A Droga da Incoerência

Certa vez recebi um e-mail convidando para um ciclo de palestras sobre drogas e alcoolismo. Baseavam-se em filmes, a serem exibidos um a cada dia, e depois seguir-se-iam palestras e debates.

Havia então uma lista dos filmes temas, uma breve sinopse, e uma frase com o problema abordado. No primeiro, o problema era "Uso de Drogas", no segundo, uma descrição um pouco pior era sucedida do problema "Uso Abusivo de Álcool". Vinha então, na sinopse do terceiro filme, uma descrição basicamente idêntica, com a ênfase dada a "Uso de Drogas", e logo em seguida, mais um vez, o problema do quarto ou quinto filme era "Uso Abusivo de Álcool".

Droga! Alguém poderia dizer por que nunca se usa a expressão "Uso Abusivo de Drogas" ou simplesmente "Uso de Álcool"?!

Qualquer um com um mínimo de experiência de vida sobre o tema sabe que a maioria dos usuários de drogas não chega a ter grandes problemas, tal como a maioria dos usuários de álcool. Por que então o álcool só é considerado ruim quando consumido em excesso enquanto as drogas sempre são ruins mesmo se consumidas com moderação?

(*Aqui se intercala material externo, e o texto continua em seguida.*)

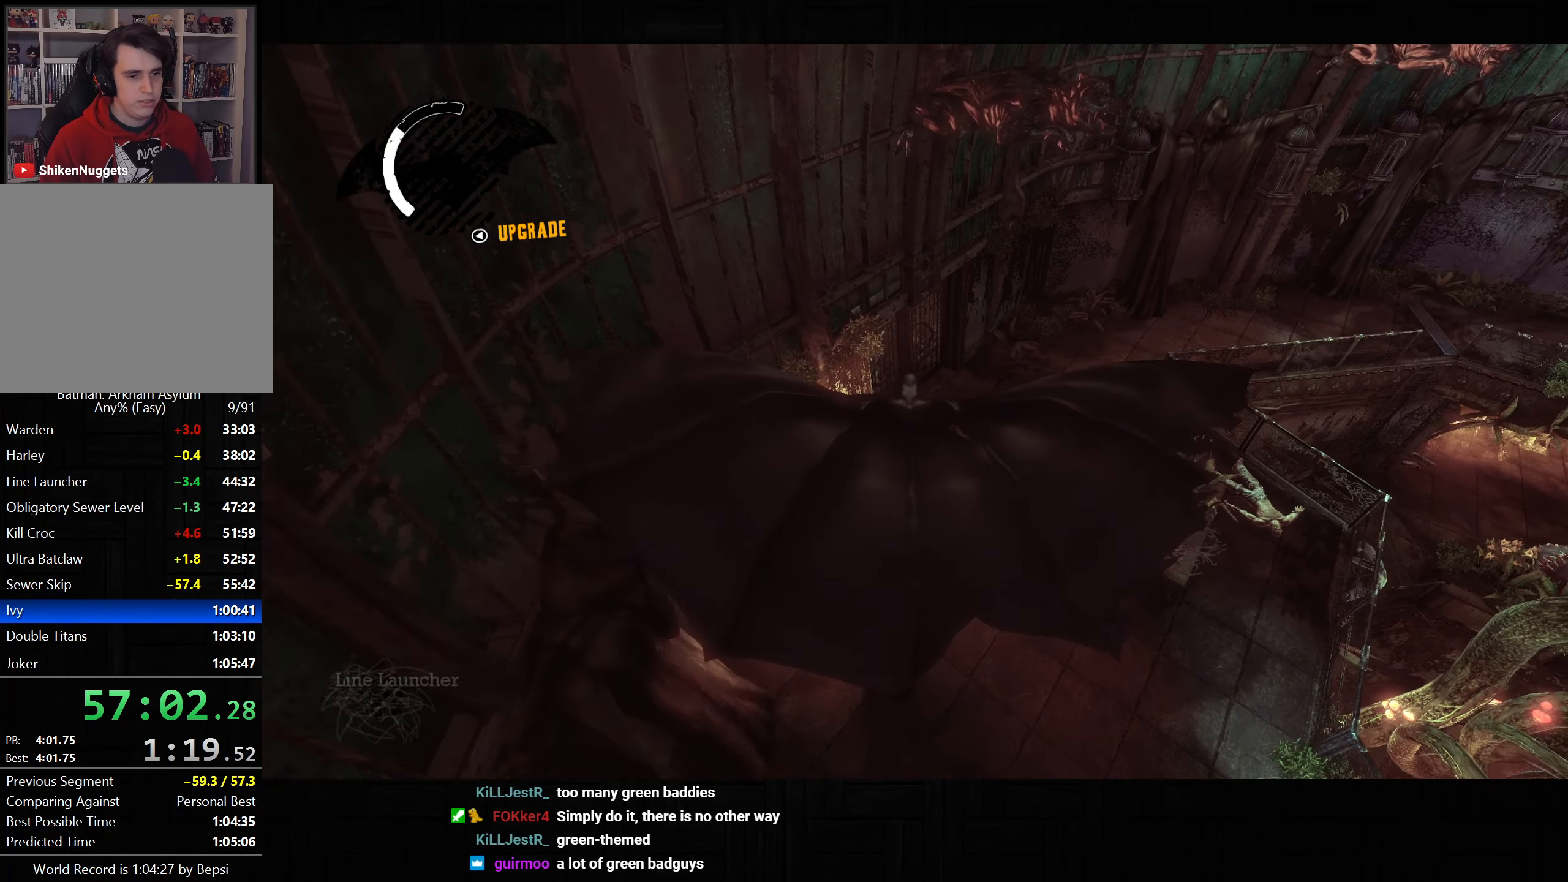
{"dt_ms": 500, "buttons": ["CROSS"], "left_stick": "down-left", "right_stick": "center", "events": [[33, "DPAD_RIGHT", "up"], [183, "left_stick", "down-left"]]}
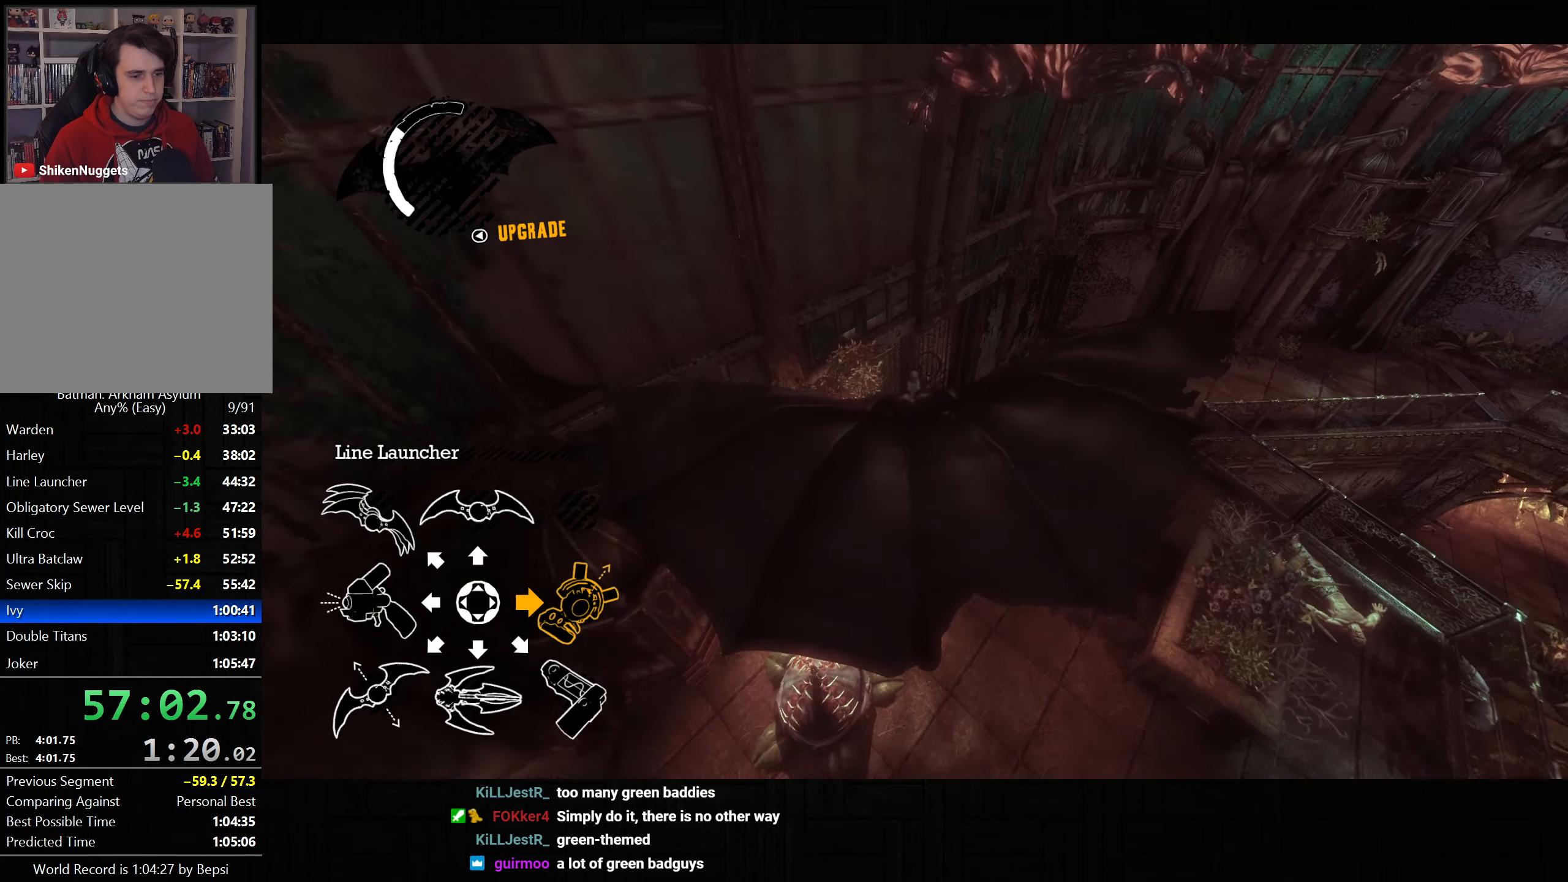
{"dt_ms": 500, "buttons": [], "left_stick": "center", "right_stick": "up-left", "events": [[67, "left_stick", "center"], [233, "CROSS", "up"], [383, "right_stick", "up-left"]]}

Vivemos num mundo onde temos inúmeras "Drogas ilícitas" e algumas "Drogas Lícitas", e somente as primeiras costumam ser chamadas pelo apropriadíssimo nome DROGAS. No entanto, o dano social combinado de todas as Drogas Ilícitas juntas não são uma fração do dano causado pelas Drogas Lícitas, em especial Álcool e Cigarro. Mesmo se considerarmos não apenas as overdoses e afins, mas também as mortes causadas pelas guerras das drogas, em virtude de sua proibição.

Os cigarros matam MILHÕES de pessoas por ano em todo o mundo. Muito mais do que qualquer guerra ou tragédia no último meio século. O Álcool mata muitíssimo mais, com o agravante que enquanto os cigarros em geral matam apenas o usuário, o consumo de Álcool costuma vitimar mais os inocentes do que os próprios usuários, haja visto o número estupendo de desastres causados por motoristas embriagados.

Não há uma só família que não possua um histórico de tragédia pessoal envolvendo consumo excessivo de álcool. Lares destruídos, violência urbana e violência doméstica costumam ser alimentadas e amplificadas pelo álcool. Quando se aplica a Lei Seca, principalmente nas áreas mais pobres, os índices de violência e criminalidade em geral simplesmente despencam. A correlação entre o consumo de bebidas alcoólicas e desvios de conduta está absolutamente fora do alcance de qualquer dúvida.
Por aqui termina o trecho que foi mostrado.